Have you tried running the application in a memory/performance profiler? (ANTS is great)
Have you tried attaching a debugger to the application after some time to see where exactly it hangs and whether it hangs at all?
Not related to the progress thing, but are you commiting batches of inserts? This might speed up the process quite a lot (and reduce resources consumption).
First, create a function that changes the Progress Bar, then add a delegate for that function. Create another thread to update the progress bar. It should look like this when you're done.
private delegate void UpdateProgressBarDelegate();
private void UpdateProgressBar()
{
if (this.progressBar1.InvokeRequired)
{
this.progressBar1.Invoke(new UpdateProgressBarDelegate(UpdateProgressBar));
}
else
{
//code to update progress bar
}
}
If you need to include any parameters, you would do so like this:
this.progressBar1.Invoke(new UpdateProgressBarDelegate(UpdateProgressBar), param1, param2);
I use threads for these kind of stuff.
somewhere in my code:
// Definition
private static Thread TH;
....
// When process starts
TH = new Thread(new ThreadStart(Splash_MyCallBack));
TH.Start();
....
// This method starts the form that shows progress and other data
static private void Splash_MyCallBack()
{
frmLoading FL;
FL = new frmLoading();
FL.ShowDialog();
} /* Splash_MyCallBack*/
// Your process calls Splash_Stop when it is done.

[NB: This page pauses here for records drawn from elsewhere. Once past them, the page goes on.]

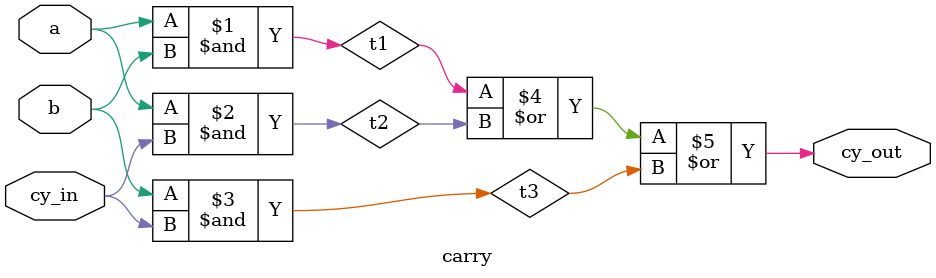
<source format=v>
module carry(cy_out, a, b, cy_in);
	input a,b,cy_in;
	output cy_out;

	wire t1,t2,t3;

	and g1(t1,a,b);
	and g2(t2,a,cy_in);
	and g3(t3,b,cy_in);

	or g4(cy_out,t1,t2,t3);

endmodule
</source>
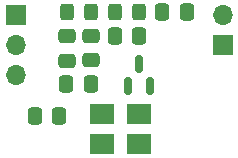
<source format=gbr>
%TF.GenerationSoftware,KiCad,Pcbnew,(6.0.4)*%
%TF.CreationDate,2022-07-15T22:25:20+03:00*%
%TF.ProjectId,Basic-150-MHz-Telemetry-Transmitter-SMD,42617369-632d-4313-9530-2d4d487a2d54,rev?*%
%TF.SameCoordinates,Original*%
%TF.FileFunction,Soldermask,Top*%
%TF.FilePolarity,Negative*%
%FSLAX46Y46*%
G04 Gerber Fmt 4.6, Leading zero omitted, Abs format (unit mm)*
G04 Created by KiCad (PCBNEW (6.0.4)) date 2022-07-15 22:25:20*
%MOMM*%
%LPD*%
G01*
G04 APERTURE LIST*
G04 Aperture macros list*
%AMRoundRect*
0 Rectangle with rounded corners*
0 $1 Rounding radius*
0 $2 $3 $4 $5 $6 $7 $8 $9 X,Y pos of 4 corners*
0 Add a 4 corners polygon primitive as box body*
4,1,4,$2,$3,$4,$5,$6,$7,$8,$9,$2,$3,0*
0 Add four circle primitives for the rounded corners*
1,1,$1+$1,$2,$3*
1,1,$1+$1,$4,$5*
1,1,$1+$1,$6,$7*
1,1,$1+$1,$8,$9*
0 Add four rect primitives between the rounded corners*
20,1,$1+$1,$2,$3,$4,$5,0*
20,1,$1+$1,$4,$5,$6,$7,0*
20,1,$1+$1,$6,$7,$8,$9,0*
20,1,$1+$1,$8,$9,$2,$3,0*%
G04 Aperture macros list end*
%ADD10R,2.100000X1.800000*%
%ADD11RoundRect,0.250000X-0.475000X0.337500X-0.475000X-0.337500X0.475000X-0.337500X0.475000X0.337500X0*%
%ADD12RoundRect,0.250000X-0.325000X-0.450000X0.325000X-0.450000X0.325000X0.450000X-0.325000X0.450000X0*%
%ADD13RoundRect,0.250000X-0.337500X-0.475000X0.337500X-0.475000X0.337500X0.475000X-0.337500X0.475000X0*%
%ADD14RoundRect,0.150000X0.150000X-0.587500X0.150000X0.587500X-0.150000X0.587500X-0.150000X-0.587500X0*%
%ADD15R,1.700000X1.700000*%
%ADD16O,1.700000X1.700000*%
%ADD17RoundRect,0.250000X0.337500X0.475000X-0.337500X0.475000X-0.337500X-0.475000X0.337500X-0.475000X0*%
%ADD18RoundRect,0.250000X0.475000X-0.337500X0.475000X0.337500X-0.475000X0.337500X-0.475000X-0.337500X0*%
G04 APERTURE END LIST*
D10*
%TO.C,Y1*%
X52660650Y-50726100D03*
X49560650Y-50726100D03*
X49560650Y-53226100D03*
X52660650Y-53226100D03*
%TD*%
D11*
%TO.C,RP1*%
X48596650Y-44100600D03*
X48596650Y-46175600D03*
%TD*%
D12*
%TO.C,L1*%
X46546650Y-42090100D03*
X48596650Y-42090100D03*
%TD*%
D13*
%TO.C,C3*%
X54649650Y-42090100D03*
X56724650Y-42090100D03*
%TD*%
D14*
%TO.C,Q1*%
X51710650Y-48361600D03*
X53610650Y-48361600D03*
X52660650Y-46486600D03*
%TD*%
D13*
%TO.C,R1*%
X43876150Y-50878500D03*
X45951150Y-50878500D03*
%TD*%
D15*
%TO.C,J1*%
X42246650Y-42359100D03*
D16*
X42246650Y-44899100D03*
X42246650Y-47439100D03*
%TD*%
D17*
%TO.C,C2*%
X52703650Y-44122100D03*
X50628650Y-44122100D03*
%TD*%
%TO.C,CP1*%
X48618150Y-48186100D03*
X46543150Y-48186100D03*
%TD*%
D15*
%TO.C,J2*%
X59772650Y-44884100D03*
D16*
X59772650Y-42344100D03*
%TD*%
D18*
%TO.C,C1*%
X46564650Y-46197100D03*
X46564650Y-44122100D03*
%TD*%
D12*
%TO.C,L2*%
X50628650Y-42090100D03*
X52678650Y-42090100D03*
%TD*%
M02*

</source>
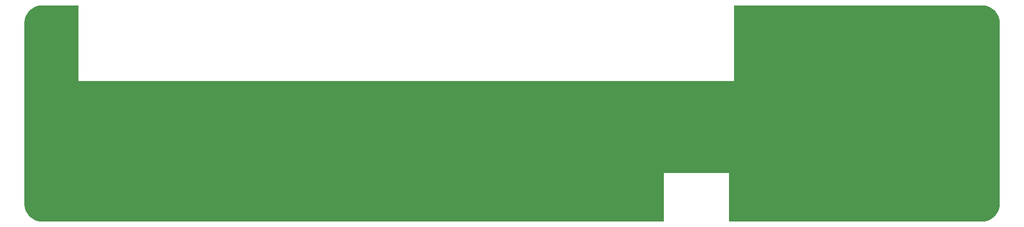
<source format=gbr>
G04 DipTrace 3.1.0.1*
G04 Bottom-Clock-IN12e.Board.gbr*
%MOIN*%
G04 #@! TF.FileFunction,Drawing,Board polygon*
G04 #@! TF.Part,Single*
%FSLAX26Y26*%
G04*
G70*
G90*
G75*
G01*
G04 BoardPoly*
%LPD*%
G36*
X520000Y394016D2*
X5039685D1*
Y748346D1*
X5512126D1*
Y394016D1*
X7354646D1*
G03X7480630Y520000I-1J125985D01*
G01*
Y1842835D1*
G03X7354646Y1968819I-125985J-1D01*
G01*
X5551496D1*
Y1417638D1*
X787717D1*
Y1968819D1*
X520000D1*
G03X394016Y1842835I1J-125985D01*
G01*
Y520000D1*
G03X520000Y394016I125985J1D01*
G01*
G37*
M02*

</source>
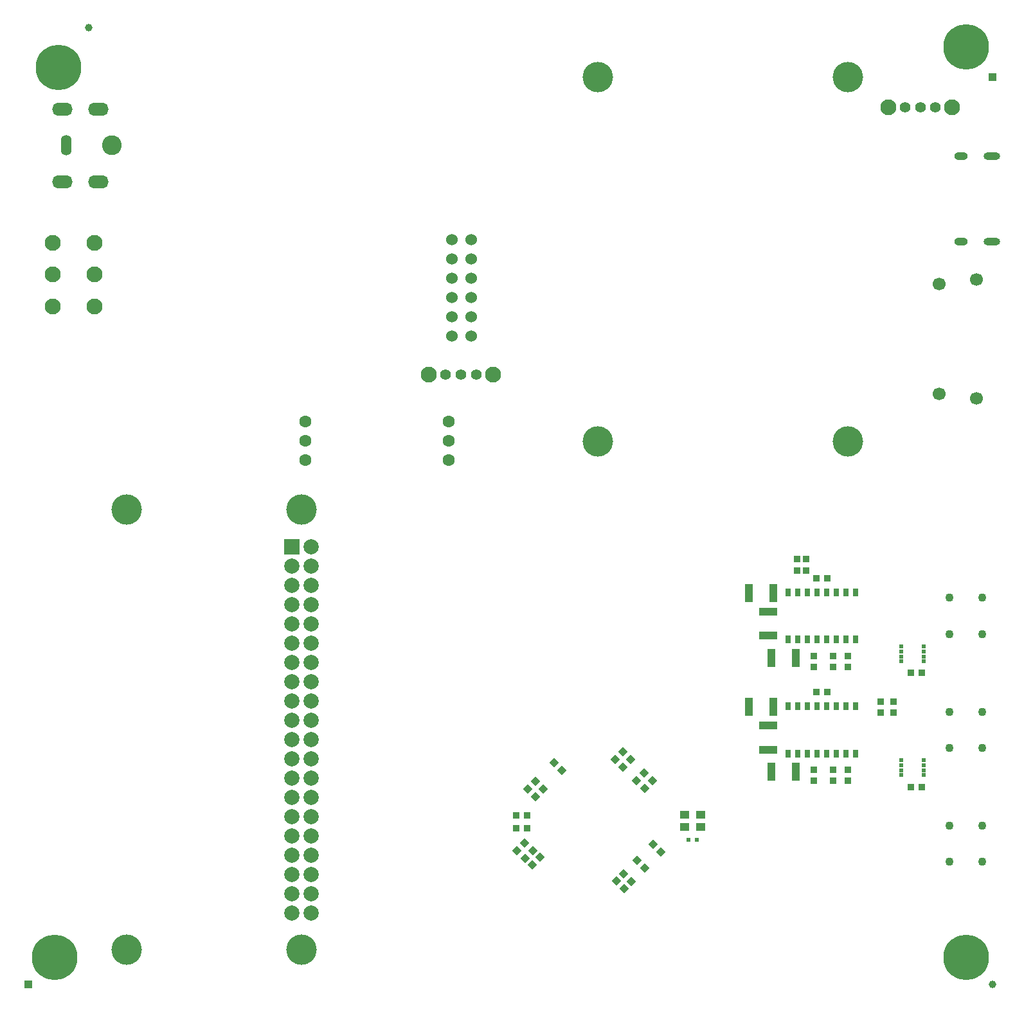
<source format=gbr>
%TF.GenerationSoftware,Altium Limited,Altium Designer,22.1.2 (22)*%
G04 Layer_Color=255*
%FSLAX26Y26*%
%MOIN*%
%TF.SameCoordinates,747B8C89-0A35-4E4D-912B-25F4ADAE1177*%
%TF.FilePolarity,Positive*%
%TF.FileFunction,Pads,Bot*%
%TF.Part,Single*%
G01*
G75*
%TA.AperFunction,SMDPad,CuDef*%
%ADD14R,0.035433X0.033465*%
%ADD15R,0.033465X0.035433*%
%ADD16R,0.023622X0.023622*%
%TA.AperFunction,FiducialPad,Global*%
%ADD30R,0.039370X0.039370*%
%ADD31C,0.039370*%
%TA.AperFunction,SMDPad,CuDef*%
%ADD48R,0.043307X0.094488*%
%TA.AperFunction,ComponentPad*%
%ADD67C,0.055118*%
%ADD68C,0.082677*%
%ADD69C,0.157480*%
%ADD70R,0.078740X0.078740*%
%ADD71C,0.078740*%
%ADD72C,0.060000*%
%ADD73O,0.106299X0.066929*%
%ADD74O,0.055118X0.106299*%
%ADD75C,0.102362*%
%ADD76C,0.062992*%
%ADD77C,0.236220*%
%ADD78C,0.066929*%
%ADD79O,0.070866X0.039370*%
%ADD80O,0.086614X0.039370*%
%ADD81C,0.043307*%
%TA.AperFunction,SMDPad,CuDef*%
%ADD90R,0.051181X0.043307*%
%ADD91R,0.018504X0.019685*%
G04:AMPARAMS|DCode=92|XSize=33.465mil|YSize=35.433mil|CornerRadius=0mil|HoleSize=0mil|Usage=FLASHONLY|Rotation=45.000|XOffset=0mil|YOffset=0mil|HoleType=Round|Shape=Rectangle|*
%AMROTATEDRECTD92*
4,1,4,0.000696,-0.024359,-0.024359,0.000696,-0.000696,0.024359,0.024359,-0.000696,0.000696,-0.024359,0.0*
%
%ADD92ROTATEDRECTD92*%

%ADD93R,0.029921X0.043307*%
%ADD94R,0.094488X0.043307*%
G04:AMPARAMS|DCode=95|XSize=33.465mil|YSize=35.433mil|CornerRadius=0mil|HoleSize=0mil|Usage=FLASHONLY|Rotation=315.000|XOffset=0mil|YOffset=0mil|HoleType=Round|Shape=Rectangle|*
%AMROTATEDRECTD95*
4,1,4,-0.024359,-0.000696,0.000696,0.024359,0.024359,0.000696,-0.000696,-0.024359,-0.024359,-0.000696,0.0*
%
%ADD95ROTATEDRECTD95*%

D14*
X5462598Y2451772D02*
D03*
Y2508858D02*
D03*
X5531496Y2451772D02*
D03*
Y2508858D02*
D03*
X5078740Y3189961D02*
D03*
Y3247047D02*
D03*
X5029528Y3189961D02*
D03*
Y3247047D02*
D03*
X5216535Y2745079D02*
D03*
Y2687992D02*
D03*
X5118110Y2745079D02*
D03*
Y2687992D02*
D03*
X5295276Y2745079D02*
D03*
Y2687992D02*
D03*
X5216535Y2154528D02*
D03*
Y2097441D02*
D03*
X5118110Y2154528D02*
D03*
Y2097441D02*
D03*
X5295276Y2154528D02*
D03*
Y2097441D02*
D03*
D15*
X3630905Y1917323D02*
D03*
X3573819D02*
D03*
X5186024Y3149606D02*
D03*
X5128937D02*
D03*
X5186024Y2559055D02*
D03*
X5128937D02*
D03*
X3630905Y1850394D02*
D03*
X3573819D02*
D03*
X5621063Y2657480D02*
D03*
X5678150D02*
D03*
X5621063Y2066929D02*
D03*
X5678150D02*
D03*
D16*
X4466535Y1791339D02*
D03*
X4509842D02*
D03*
D30*
X6043307Y5748032D02*
D03*
X1043307Y1043307D02*
D03*
D31*
X1358268Y6003937D02*
D03*
X6043307Y1043307D02*
D03*
D48*
X4905512Y3070866D02*
D03*
X4779528D02*
D03*
X5023622Y2736220D02*
D03*
X4897638D02*
D03*
X4905512Y2480315D02*
D03*
X4779528D02*
D03*
X5023622Y2145669D02*
D03*
X4897638D02*
D03*
D67*
X5748032Y5590551D02*
D03*
X5669291D02*
D03*
X5590551D02*
D03*
X3208661Y4204724D02*
D03*
X3287402D02*
D03*
X3366142D02*
D03*
D68*
X5503937Y5590551D02*
D03*
X5834646D02*
D03*
X3452756Y4204724D02*
D03*
X3122047D02*
D03*
X1171260Y4559055D02*
D03*
Y4724409D02*
D03*
Y4889764D02*
D03*
X1387795Y4559055D02*
D03*
Y4724409D02*
D03*
Y4889764D02*
D03*
D69*
X5295276Y5748032D02*
D03*
X3996063D02*
D03*
X5295276Y3858268D02*
D03*
X3996063D02*
D03*
X2460630Y3503937D02*
D03*
X1555118Y1220472D02*
D03*
X2460630D02*
D03*
X1555118Y3503937D02*
D03*
D70*
X2410866Y3312205D02*
D03*
D71*
X2510866D02*
D03*
X2410866Y3212205D02*
D03*
X2510866D02*
D03*
X2410866Y3112205D02*
D03*
X2510866D02*
D03*
X2410866Y3012205D02*
D03*
X2510866D02*
D03*
X2410866Y2912205D02*
D03*
X2510866D02*
D03*
X2410866Y2812205D02*
D03*
X2510866D02*
D03*
X2410866Y2712205D02*
D03*
X2510866D02*
D03*
X2410866Y2612205D02*
D03*
X2510866D02*
D03*
X2410866Y2512205D02*
D03*
X2510866D02*
D03*
X2410866Y2412205D02*
D03*
X2510866D02*
D03*
X2410866Y2312205D02*
D03*
X2510866D02*
D03*
X2410866Y2212205D02*
D03*
X2510866D02*
D03*
X2410866Y2112205D02*
D03*
X2510866D02*
D03*
X2410866Y2012205D02*
D03*
X2510866D02*
D03*
X2410866Y1912205D02*
D03*
X2510866D02*
D03*
X2410866Y1812205D02*
D03*
X2510866D02*
D03*
X2410866Y1712205D02*
D03*
X2510866D02*
D03*
X2410866Y1612205D02*
D03*
X2510866D02*
D03*
X2410866Y1512205D02*
D03*
X2510866D02*
D03*
X2410866Y1412205D02*
D03*
X2510866D02*
D03*
D72*
X3239961Y4406299D02*
D03*
X3339961D02*
D03*
X3239961Y4506299D02*
D03*
X3339961D02*
D03*
X3239961Y4606299D02*
D03*
X3339961D02*
D03*
X3239961Y4706299D02*
D03*
X3339961D02*
D03*
Y4906299D02*
D03*
X3239961D02*
D03*
Y4806299D02*
D03*
X3339961D02*
D03*
D73*
X1220472Y5206693D02*
D03*
Y5580709D02*
D03*
X1405512D02*
D03*
Y5206693D02*
D03*
D74*
X1240158Y5393701D02*
D03*
D75*
X1476378D02*
D03*
D76*
X3224409Y3762205D02*
D03*
Y3862205D02*
D03*
Y3962205D02*
D03*
X2480315Y3762205D02*
D03*
Y3862205D02*
D03*
Y3962205D02*
D03*
D77*
X5905512Y5905512D02*
D03*
Y1181102D02*
D03*
X1200000Y5800000D02*
D03*
X1181102Y1181102D02*
D03*
D78*
X5767717Y4675197D02*
D03*
X5960630Y4698819D02*
D03*
X5767717Y4104331D02*
D03*
X5960630Y4080709D02*
D03*
D79*
X5881890Y5339370D02*
D03*
Y4896850D02*
D03*
D80*
X6039370Y5339370D02*
D03*
Y4896850D02*
D03*
D81*
X5990158Y2858268D02*
D03*
Y3047244D02*
D03*
X5820866D02*
D03*
Y2858268D02*
D03*
X5990158Y2267716D02*
D03*
Y2456693D02*
D03*
X5820866D02*
D03*
Y2267716D02*
D03*
X5990158Y1677165D02*
D03*
Y1866142D02*
D03*
X5820866D02*
D03*
Y1677165D02*
D03*
D90*
X4529528Y1857284D02*
D03*
X4446850D02*
D03*
Y1922244D02*
D03*
X4529528D02*
D03*
D91*
X5571850Y2717520D02*
D03*
Y2743110D02*
D03*
Y2768701D02*
D03*
X5687992Y2794291D02*
D03*
Y2768701D02*
D03*
Y2743110D02*
D03*
Y2717520D02*
D03*
X5571850Y2794291D02*
D03*
Y2126968D02*
D03*
Y2152559D02*
D03*
Y2178150D02*
D03*
X5687992Y2203740D02*
D03*
Y2178150D02*
D03*
Y2152559D02*
D03*
Y2126968D02*
D03*
X5571850Y2203740D02*
D03*
D92*
X3621549Y1696352D02*
D03*
X3661916Y1736719D02*
D03*
X3656982Y1660919D02*
D03*
X3697349Y1701285D02*
D03*
X4086116Y2208163D02*
D03*
X4126482Y2248530D02*
D03*
X4125486Y2168793D02*
D03*
X4165852Y2209160D02*
D03*
X4196352Y2097927D02*
D03*
X4236719Y2138293D02*
D03*
X4239659Y2058557D02*
D03*
X4280026Y2098923D02*
D03*
X3618608Y1776089D02*
D03*
X3578242Y1735722D02*
D03*
D93*
X5182480Y2830709D02*
D03*
X5232480D02*
D03*
X5282480D02*
D03*
X5332480D02*
D03*
X5132480D02*
D03*
X5082480D02*
D03*
X5032480D02*
D03*
X4982480D02*
D03*
X5132480Y3074803D02*
D03*
X5082480D02*
D03*
X5032480D02*
D03*
X4982480D02*
D03*
X5182480D02*
D03*
X5232480D02*
D03*
X5282480D02*
D03*
X5332480D02*
D03*
X5182480Y2240157D02*
D03*
X5232480D02*
D03*
X5282480D02*
D03*
X5332480D02*
D03*
X5132480D02*
D03*
X5082480D02*
D03*
X5032480D02*
D03*
X4982480D02*
D03*
X5132480Y2484252D02*
D03*
X5082480D02*
D03*
X5032480D02*
D03*
X4982480D02*
D03*
X5182480D02*
D03*
X5232480D02*
D03*
X5282480D02*
D03*
X5332480D02*
D03*
D94*
X4881890Y2976378D02*
D03*
Y2850394D02*
D03*
Y2385827D02*
D03*
Y2259843D02*
D03*
D95*
X4093990Y1579238D02*
D03*
X4134356Y1538872D02*
D03*
X4200289Y1685537D02*
D03*
X4240656Y1645171D02*
D03*
X3673727Y2015250D02*
D03*
X3633360Y2055616D02*
D03*
X3713097Y2054620D02*
D03*
X3672730Y2094986D02*
D03*
X3811522Y2153045D02*
D03*
X3771155Y2193412D02*
D03*
X4282966Y1768215D02*
D03*
X4323333Y1727848D02*
D03*
X4129423Y1614671D02*
D03*
X4169789Y1574305D02*
D03*
%TF.MD5,931074f4ba2eb0c06c7377a63e707842*%
M02*

</source>
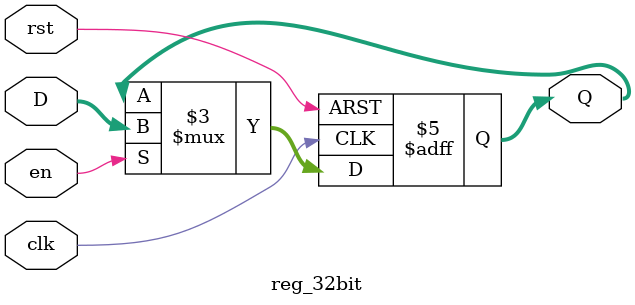
<source format=sv>
module reg_32bit(input clk,rst,en,
				input [31:0]D,
				output logic [31:0]Q);
	always_ff@(posedge clk or posedge rst)
		if(rst) Q = 32'h00;
		else 
			if(en) Q=D;
endmodule
</source>
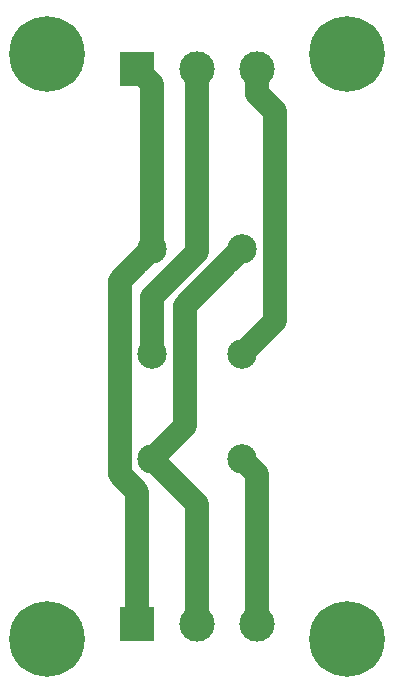
<source format=gbr>
G04 #@! TF.GenerationSoftware,KiCad,Pcbnew,(5.1.4-0-10_14)*
G04 #@! TF.CreationDate,2019-09-21T10:22:49-07:00*
G04 #@! TF.ProjectId,9A_9AJ_Heater_Helper,39415f39-414a-45f4-9865-617465725f48,1.0*
G04 #@! TF.SameCoordinates,Original*
G04 #@! TF.FileFunction,Copper,L1,Top*
G04 #@! TF.FilePolarity,Positive*
%FSLAX46Y46*%
G04 Gerber Fmt 4.6, Leading zero omitted, Abs format (unit mm)*
G04 Created by KiCad (PCBNEW (5.1.4-0-10_14)) date 2019-09-21 10:22:49*
%MOMM*%
%LPD*%
G04 APERTURE LIST*
%ADD10C,2.500000*%
%ADD11C,6.400000*%
%ADD12C,3.000000*%
%ADD13R,3.000000X3.000000*%
%ADD14C,2.000000*%
G04 APERTURE END LIST*
D10*
X138430000Y-88900000D03*
X146050000Y-88900000D03*
X138430000Y-97790000D03*
X146050000Y-97790000D03*
X138430000Y-106680000D03*
X146050000Y-106680000D03*
D11*
X129540000Y-121920000D03*
X129540000Y-72390000D03*
X154940000Y-121920000D03*
X154940000Y-72390000D03*
D12*
X147320000Y-73660000D03*
X142240000Y-73660000D03*
D13*
X137160000Y-73660000D03*
X137160000Y-120650000D03*
D12*
X142240000Y-120650000D03*
X147320000Y-120650000D03*
D14*
X148800001Y-77261321D02*
X147320000Y-75781320D01*
X148800001Y-95039999D02*
X148800001Y-77261321D01*
X147320000Y-75781320D02*
X147320000Y-73660000D01*
X146050000Y-97790000D02*
X148800001Y-95039999D01*
X142240000Y-75781320D02*
X142240000Y-73660000D01*
X142240000Y-89160002D02*
X142240000Y-75781320D01*
X138430000Y-92970002D02*
X142240000Y-89160002D01*
X138430000Y-97790000D02*
X138430000Y-92970002D01*
X135679999Y-108000001D02*
X135679999Y-91650001D01*
X137160000Y-109480002D02*
X135679999Y-108000001D01*
X137180001Y-90149999D02*
X138430000Y-88900000D01*
X135679999Y-91650001D02*
X137180001Y-90149999D01*
X137160000Y-120650000D02*
X137160000Y-109480002D01*
X138430000Y-74930000D02*
X137160000Y-73660000D01*
X138430000Y-88900000D02*
X138430000Y-74930000D01*
X147320000Y-107950000D02*
X146050000Y-106680000D01*
X147320000Y-120650000D02*
X147320000Y-107950000D01*
X142240000Y-110490000D02*
X138430000Y-106680000D01*
X142240000Y-120650000D02*
X142240000Y-110490000D01*
X144800001Y-90149999D02*
X146050000Y-88900000D01*
X141180001Y-93769999D02*
X144800001Y-90149999D01*
X141180001Y-103929999D02*
X141180001Y-93769999D01*
X138430000Y-106680000D02*
X141180001Y-103929999D01*
M02*

</source>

static public void Splash_Stop()
{
TH.Abort();
} /* Splash_Stop*/
frmLoading performs the visual stuff, while in the background I have a very processor-intensive task. My process reports to an interface its progress. frmLoading implements that interface so it is aware of it and can show whaever it is needed (2 progress bars in my case) Tha only catch is, frmLoading must have this in the constructor:
Control.CheckForIllegalCrossThreadCalls= false;
which may be risky in some scenarios (not my case).
Hope this helps, I can add more stuff if you like.
Regards,
There wasn't a problem after all. The problem was that I was using a virtual machine and therefore it was a bit slow. When I ran this on a Xeon server, the process got completed in about 10 minutes.